Ashe Schow argues that university administrators shouldn’t give in to protesters who want to rename campus buildings because that will just encourage the protestors to demand more, and more extreme, concessions. And maybe that’s true, and maybe that’s a good reason to turn aside such demands; but I think the genuinely substantive questions at stake here are actually pretty difficult.
When we see that a building — or any other public edifice, for instance a park or garden — has been named for a person whom we find in some way immoral, an appropriate first response is simple curiosity. Did the people who honored this guy by plastering his name on something public know of his evil actions and offensive beliefs? Did they share those beliefs? Did they approve of those actions? Did they, perhaps, not really approve but also not really care all that much?
Also: What positive reasons were there for choosing that name? Sometimes it’s obvious, as when donors want their own names plastered on the buildings they paid for. Sometimes we don’t have ready access to records that would let us know. Why, when Edward Harkness gave Yale a pile of money to build residential colleges, did they decide to name one of them after John C. Calhoun, a passionate defender of slavery? Possibly the thinking went no further than this: that Calhoun was a Yale graduate who went on to become a famously powerful and influential Senator and a Vice-President of the United States. There could have been few better-known graduates of the university.
And Calhoun, when Calhoun College opened in 1933 and for decades afterwards, was widely believed to be a great American. Indeed, in 1957 a committee overseen by a young senator named John F. Kennedy named Calhoun one of the five greatest Senators. So even after Brown vs. Board of Education and at the outset of the Civil Rights era, few people of influence in American government thought Calhoun’s pro-slavery commitments were sufficiently troublesome to prevent him from being honored as one of the greatest of Senators. Perhaps they thought, Ah well, people didn’t really know better in those days.
But here I think we need to make a vital distinction: between those who held what we now believe to be a profoundly mistaken view, or tolerated such a view, simply because it was common in their time, and those who were the architects of and advocates for such a view. The general forgiveness of society has been extended to millions of members of the Soviet Communist Party, and the Nazi Party, but the places once named for Adolf Hitler have had their names changed, as have Stalingrad and Leningrad.
Similarly, I have argued against those who would excuse Margaret Sanger as merely a creature of her time: “Sanger did not just ‘hold eugenicist ideas’; she was one of our nation’s most passionate and widely-respected advocates for those ideas…. It was this ceaseless, tireless, and very successful advocacy for some very nasty beliefs and practices that sets Sanger apart from others who happened to ‘hold eugenicist ideas.’”

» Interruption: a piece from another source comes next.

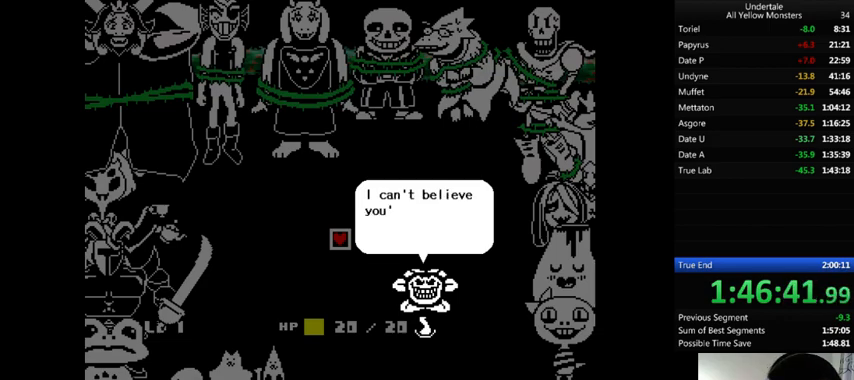
{"keys": ["x", "z"], "events": [[33, "x", "up"], [33, "z", "down"], [100, "x", "down"], [133, "z", "up"], [200, "x", "up"], [200, "z", "down"], [267, "x", "down"], [300, "z", "up"], [367, "x", "up"], [400, "z", "down"], [467, "x", "down"]]}
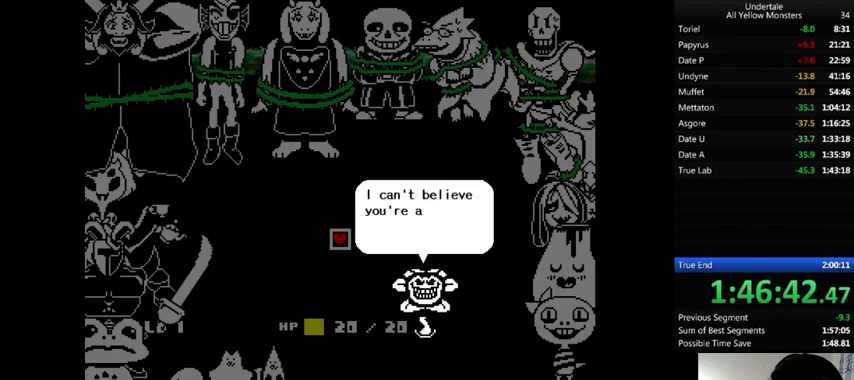
{"keys": ["z"], "events": [[33, "z", "up"], [100, "x", "up"], [100, "z", "down"], [167, "x", "down"], [200, "z", "up"], [300, "x", "up"], [300, "z", "down"], [367, "x", "down"], [400, "z", "up"], [467, "x", "up"], [467, "z", "down"]]}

If I were to apply this same logic to John C. Calhoun, I don’t think he would come off very well. Calhoun did not merely accept slavery, he was the single most passionate and influential advocate for slavery in his era. He believed that slavery is a “positive good”, railed against “the fell spirit of abolition,” and called those who believe that slavery is sinful “this fanatical portion of society” who wish to perform their insidious “operations” on “the ignorant, the weak, the young, and the thoughtless.”
I would be appalled at the naming of a college for Margaret Sanger. I don’t see how I can hold that view and accept the naming of one after John C. Calhoun. And if I were to agree that it’s just fine to have a college named after Calhoun, I’m not sure what I would say to a Russian who once more wanted a city named for Lenin. How bad does a social system have to be before its chief celebrants are deemed unworthy to have buildings named for them?